Infatti, lo scopo della di questa attività è quello di conoscere bene l’altro soggetto prima di entrare in affari con lui: ad esempio un’azienda può svolgere due diligence sui fornitori per assicurarsi che siano affidabili e garantiscano standard di qualità; un imprenditore può fare due diligence su un altro imprenditore per controllarne la situazione debitoria e patrimoniale, prima di concludere un affare importante; una banca può effettuare una due diligence su un’impresa prima di un accordo, una Join Venture, una fusione e via dicendo.

Grazie a questa attività è possibile raccogliere informazioni dettagliate dal punto di vista economico, fiscale, patrimoniale ma anche reputazionale su un soggetto, sia esso persona fisica o società.
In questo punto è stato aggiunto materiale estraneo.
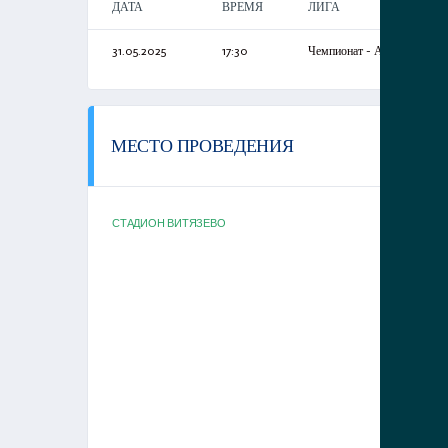
ДАТА
ВРЕМЯ
ЛИГА
31.05.2025
17:30
Чемпионат - Анапы
МЕСТО ПРОВЕДЕНИЯ
СТАДИОН ВИТЯЗЕВО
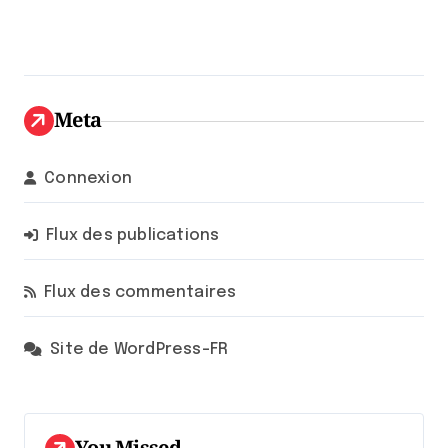
Meta
Connexion
Flux des publications
Flux des commentaires
Site de WordPress-FR
You Missed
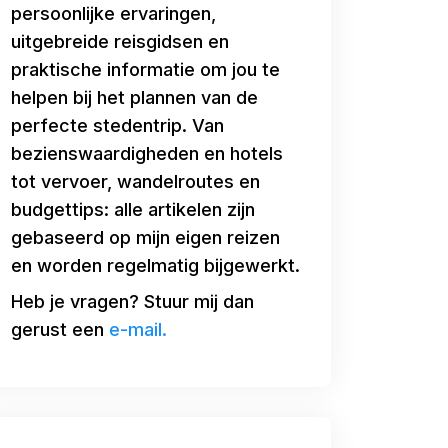
persoonlijke ervaringen,
uitgebreide reisgidsen en
praktische informatie om jou te
helpen bij het plannen van de
perfecte stedentrip. Van
bezienswaardigheden en hotels
tot vervoer, wandelroutes en
budgettips: alle artikelen zijn
gebaseerd op mijn eigen reizen
en worden regelmatig bijgewerkt.
Heb je vragen? Stuur mij dan
gerust een
e-mail.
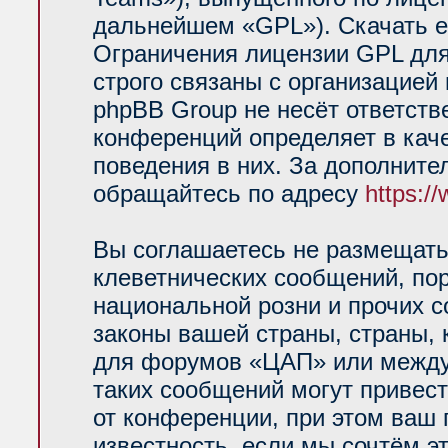
дальнейшем «GPL»). Скачать е
Ограничения лицензии GPL для
строго связаны с организацией
phpBB Group не несёт ответств
конференций определяет в кач
поведения в них. За дополнит
обращайтесь по адресу
https:/
Вы соглашаетесь не размещать
клеветнических сообщений, по
национальной розни и прочих 
законы вашей страны, страны, 
для форумов «ЦАП» или между
таких сообщений могут привес
от конференции, при этом ваш 
известность, если мы сочтём э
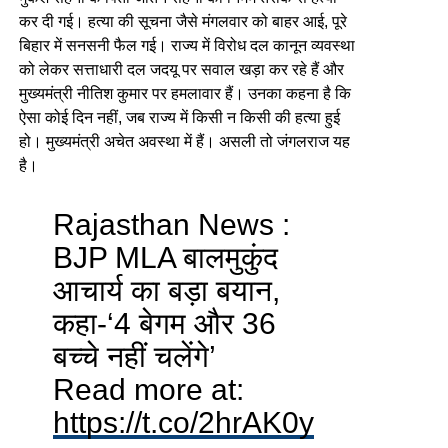
कर दी गई। हत्या की सूचना जैसे मंगलवार को बाहर आई, पूरे
बिहार में सनसनी फैल गई। राज्य में विरोध दल कानून व्यवस्था
को लेकर सत्ताधारी दल जदयू पर सवाल खड़ा कर रहे हैं और
मुख्यमंत्री नीतिश कुमार पर हमलावार हैं। उनका कहना है कि
ऐसा कोई दिन नहीं, जब राज्य में किसी न किसी की हत्या हुई
हो। मुख्यमंत्री अचेत अवस्था में हैं। असली तो जंगलराज यह
है।
Rajasthan News :
BJP MLA बालमुकुंद
आचार्य का बड़ा बयान,
कहा-‘4 बेगम और 36
बच्चे नहीं चलेंगे’
Read more at:
https://t.co/2hrAK0y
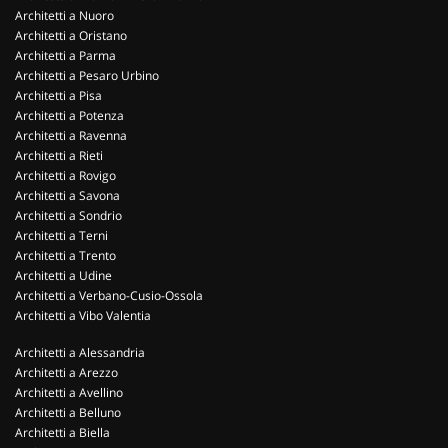
Architetti a Nuoro
Architetti a Oristano
Architetti a Parma
Architetti a Pesaro Urbino
Architetti a Pisa
Architetti a Potenza
Architetti a Ravenna
Architetti a Rieti
Architetti a Rovigo
Architetti a Savona
Architetti a Sondrio
Architetti a Terni
Architetti a Trento
Architetti a Udine
Architetti a Verbano-Cusio-Ossola
Architetti a Vibo Valentia
Architetti a Alessandria
Architetti a Arezzo
Architetti a Avellino
Architetti a Belluno
Architetti a Biella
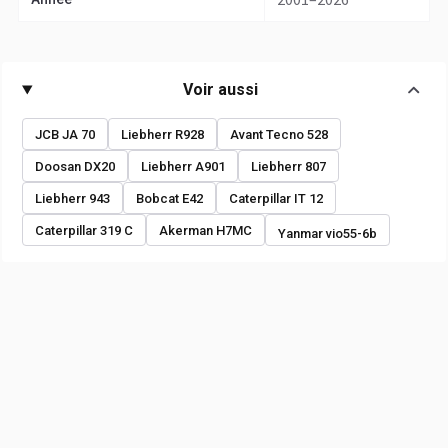
Voir aussi
JCB JA 70
Liebherr R928
Avant Tecno 528
Doosan DX20
Liebherr A901
Liebherr 807
Liebherr 943
Bobcat E42
Caterpillar IT 12
Caterpillar 319 C
Akerman H7MC
Yanmar vio55-6b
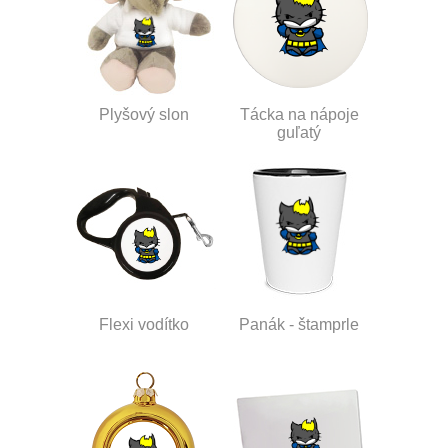
Plyšový slon
Tácka na nápoje
guľatý
Flexi vodítko
Panák - štamprle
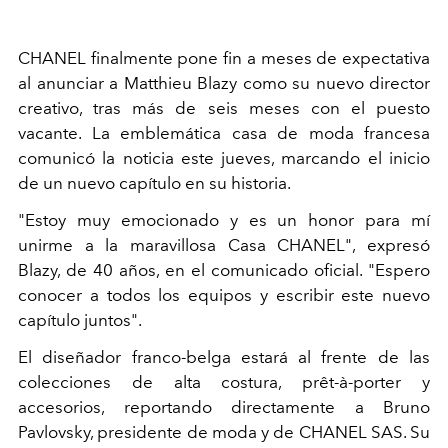
CHANEL finalmente pone fin a meses de expectativa
al anunciar a Matthieu Blazy como su nuevo director
creativo, tras más de seis meses con el puesto
vacante. La emblemática casa de moda francesa
comunicó la noticia este jueves, marcando el inicio
de un nuevo capítulo en su historia.
"Estoy muy emocionado y es un honor para mí
unirme a la maravillosa Casa CHANEL", expresó
Blazy, de 40 años, en el comunicado oficial. "Espero
conocer a todos los equipos y escribir este nuevo
capítulo juntos".
El diseñador franco-belga estará al frente de las
colecciones de alta costura, prêt-à-porter y
accesorios, reportando directamente a Bruno
Pavlovsky, presidente de moda y de CHANEL SAS. Su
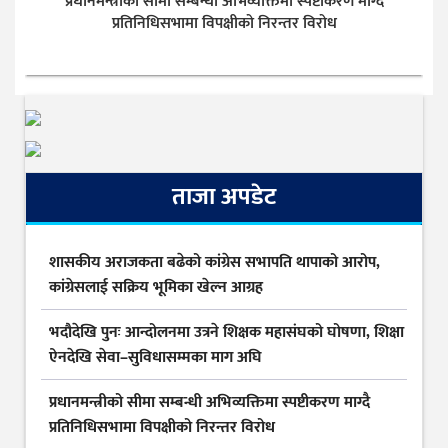
प्रधानमन्त्रीको सीमा सम्बन्धी अभिव्यक्तिमा स्पष्टीकरण माग्दै
प्रतिनिधिसभामा विपक्षीको निरन्तर विरोध
ताजा अपडेट
शासकीय अराजकता बढेको कांग्रेस सभापति थापाको आरोप,
कांग्रेसलाई सक्रिय भूमिका खेल्न आग्रह
भदौदेखि पुनः आन्दोलनमा उत्रने शिक्षक महासंघको घोषणा, शिक्षा
ऐनदेखि सेवा–सुविधासम्मका माग अघि
प्रधानमन्त्रीको सीमा सम्बन्धी अभिव्यक्तिमा स्पष्टीकरण माग्दै
प्रतिनिधिसभामा विपक्षीको निरन्तर विरोध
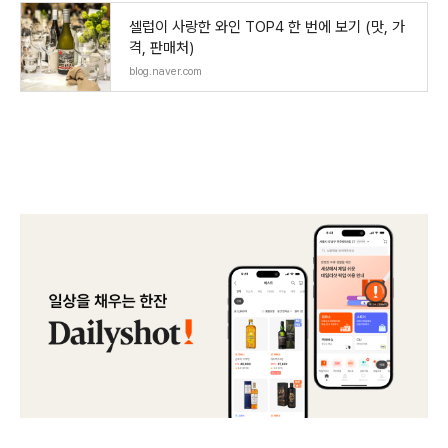
셀럽이 사랑한 와인 TOP4 한 번에 보기 (맛, 가
격, 판매처)
blog.naver.com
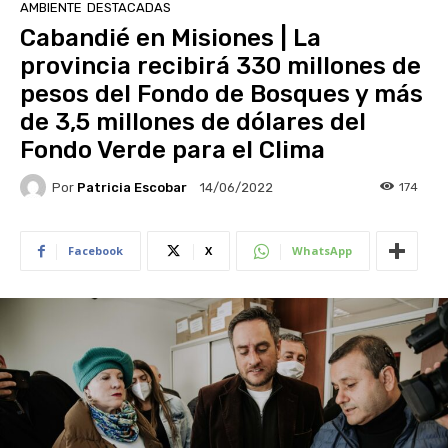
AMBIENTE
DESTACADAS
Cabandié en Misiones | La
provincia recibirá 330 millones de
pesos del Fondo de Bosques y más
de 3,5 millones de dólares del
Fondo Verde para el Clima
Por
Patricia Escobar
174
14/06/2022
Facebook
X
WhatsApp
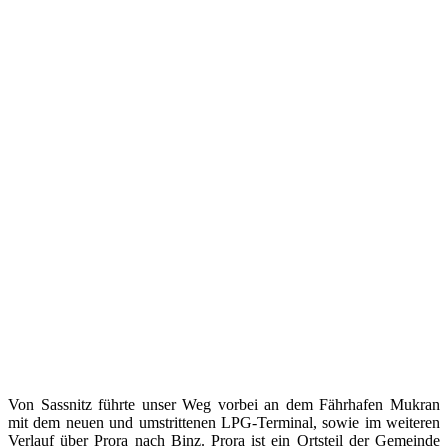
Von Sassnitz führte unser Weg vorbei an dem Fährhafen Mukran
mit dem neuen und umstrittenen LPG-Terminal, sowie im weiteren
Verlauf über Prora nach Binz. Prora ist ein Ortsteil der Gemeinde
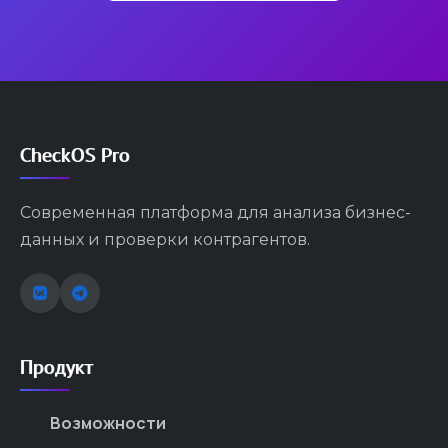
CheckOS Pro
Современная платформа для анализа бизнес-
данных и проверки контрагентов.
Продукт
Возможности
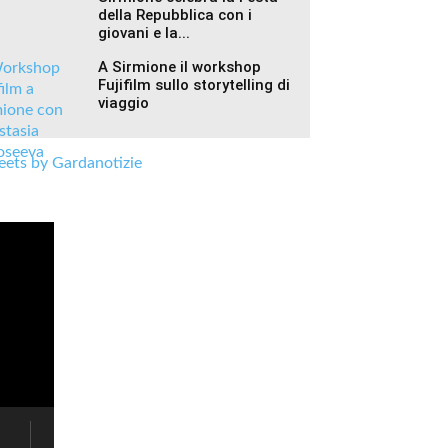
della Repubblica con i
giovani e la...
A Sirmione il workshop
Fujifilm sullo storytelling di
viaggio
ets by Gardanotizie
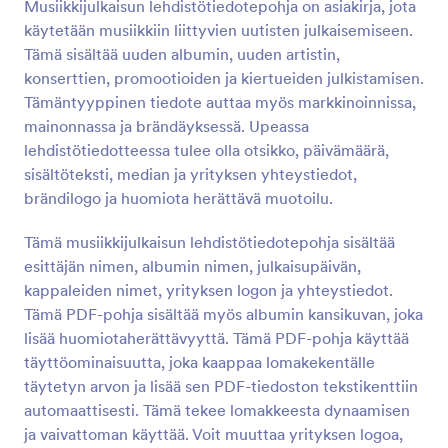
Musiikkijulkaisun lehdistötiedotepohja on asiakirja, jota
käytetään musiikkiin liittyvien uutisten julkaisemiseen.
Tämä sisältää uuden albumin, uuden artistin,
konserttien, promootioiden ja kiertueiden julkistamisen.
Tämäntyyppinen tiedote auttaa myös markkinoinnissa,
mainonnassa ja brändäyksessä. Upeassa
lehdistötiedotteessa tulee olla otsikko, päivämäärä,
sisältöteksti, median ja yrityksen yhteystiedot,
brändilogo ja huomiota herättävä muotoilu.
Tämä musiikkijulkaisun lehdistötiedotepohja sisältää
esittäjän nimen, albumin nimen, julkaisupäivän,
kappaleiden nimet, yrityksen logon ja yhteystiedot.
Tämä PDF-pohja sisältää myös albumin kansikuvan, joka
lisää huomiotaherättävyyttä. Tämä PDF-pohja käyttää
täyttöominaisuutta, joka kaappaa lomakekentälle
täytetyn arvon ja lisää sen PDF-tiedoston tekstikenttiin
automaattisesti. Tämä tekee lomakkeesta dynaamisen
ja vaivattoman käyttää. Voit muuttaa yrityksen logoa,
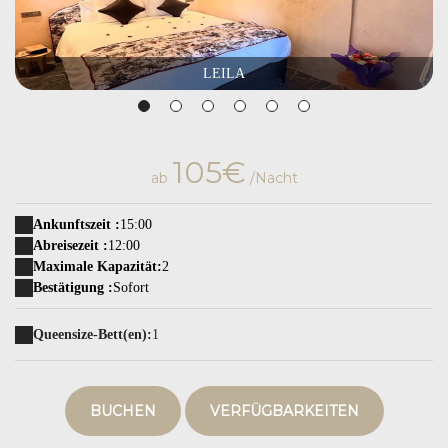
LEILA
105€
ab
/Nacht
Ankunftszeit :
15:00
Abreisezeit :
12:00
Maximale Kapazität:
2
Bestätigung :
Sofort
Queensize-Bett(en):
1
BUCHEN
VERFÜGBARKEITEN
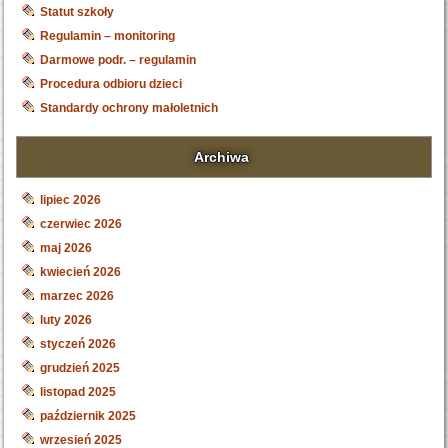
Statut szkoły
Regulamin – monitoring
Darmowe podr. – regulamin
Procedura odbioru dzieci
Standardy ochrony małoletnich
Archiwa
lipiec 2026
czerwiec 2026
maj 2026
kwiecień 2026
marzec 2026
luty 2026
styczeń 2026
grudzień 2025
listopad 2025
październik 2025
wrzesień 2025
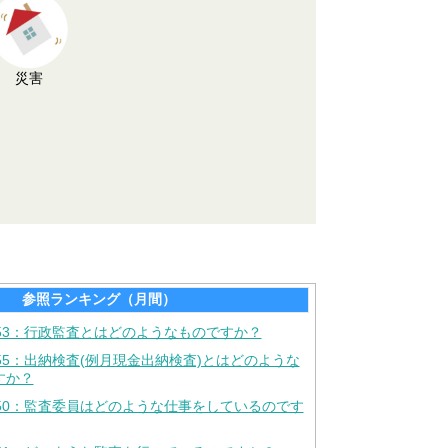
災害
参照ランキング（月間）
453：行政監査とはどのようなものですか？
55：出納検査(例月現金出納検査)とはどのような
すか？
450：監査委員はどのような仕事をしているのです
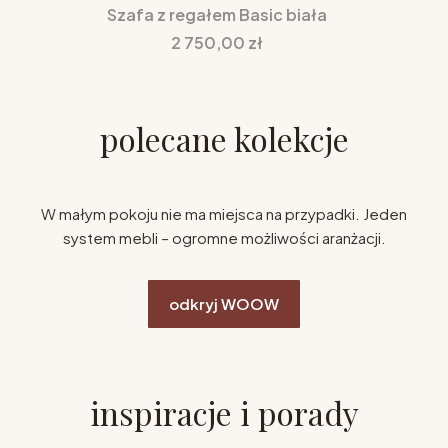
Szafa z regałem Basic biała
Cena
2 750,00 zł
polecane kolekcje
W małym pokoju nie ma miejsca na przypadki. Jeden
system mebli – ogromne możliwości aranżacji.
odkryj WOOW
inspiracje i porady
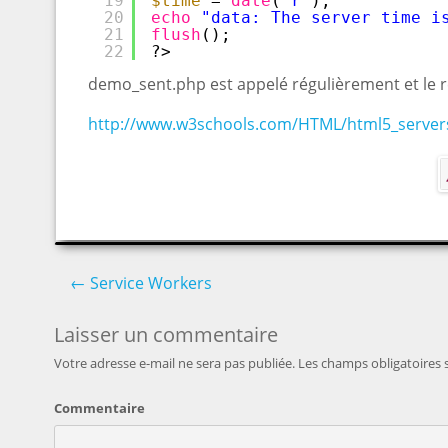
19
$time
= 
date
(
'r'
);
20
echo
"data: The server time i
21
flush
();
22
?> 
demo_sent.php est appelé régulièrement et le ré
http://www.w3schools.com/HTML/html5_server
←
Service Workers
Post navigation
Laisser un commentaire
Votre adresse e-mail ne sera pas publiée.
Les champs obligatoires 
Commentaire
In questo modo, si tendono ad evitare eventuali brutte sorprese come situazioni debitorie, crack patrimoniali o pessime reputazioni che erano rimaste ben nascoste nella fase di contrattazione.

A che serve la due diligence oggi?

Obbiettivo della due diligence è quello di analizzare nel dettaglio lo stato economico patrimoniale di un soggetto o di una società. Si tratta di una valutazione che mira a far emergere eventuali criticità prima di procedere, in genere, ad operazioni straordinarie e rilevanti.

La due diligence può essere svolta anche su persone fisiche. Pensiamo, ad esempio, al caso di un’azienda che voglia assumere un manager o comunque una posizione di alto livello: potrà effettuare controlli più approfonditi sulla reputazione e sul cv del candidato per assicurarsi che il ruolo più delicato sia assunto dalla persona giusta.

Per poter effettuare una due diligence davvero all’altezza è bene rivolgersi ai professionisti delle indagini sui conti bancari, sulla situazione patrimoniale e fiscale per poter evitare alcuni rischi che potevano essere scoperti con una maggiore, appunto, diligenza nella fase pre contrattuale. Ormai la due diligence fa parte integrante dell’attività di controllo e di business delle maggiori società in tutto il mondo, che così mirano a tutelarsi e conoscere meglio la controparte prima di concludere ogni tipo di contratto.

In Italia, si ricorre spesso a questa tipologia di accertamenti in caso di acquisizioni o cessioni societarie, per l’emissione di strumenti finanziari, per la valutazione e stima di immobili che sono in asta o al centro di procedure giudiziali, per l’acquisto di quote di fondi comuni di investimento.

La due diligence fiscale può esser rivolta, ad esempio, al controllo da parte degli istituti finanziari sulla regolarità dei conti dei clienti, la loro effettiva residenza e via dicendo.

Effetti della due diligence sul risk management

Le aziende, grazie al lavoro di due diligence, possono evitare alcuni danni che potrebbero compromettere la loro immagine ed il patrimonio, oppure avere conseguenze legali.

Grazie alla due diligence, è possibile ad esempio evitare il danno d’immagine. Si pensi al caso di un’azienda coinvolta con clienti di spicco invischiati in caso di corruzione o altri reati rilevanti. Effettuare una accurata due diligence sulla clientela e sui fornitori può evitare questo grande danno d’immagine.

Si possono evitare dei rischi finanziari quando si procede alla fusione o acquisizione di una società, ad esempio si può chiedere il giusto prezzo per la vendita o per la cessione.

Si possono anche evitare le conseguenze legali, nel caso in cui, secondo la legge italiana o estera, si abbia a che fare con clienti o partner che sono coinvolti in reati di riciclaggio o corruzione e via dicendo. Ecco perché le investigazioni della due diligence oggi come oggi sono un elemento irrinunciabile per la sicurezza delle imprese in ottica anche di risk management, per garantire al massimo la certezza quando ci si muove nel panorama economico.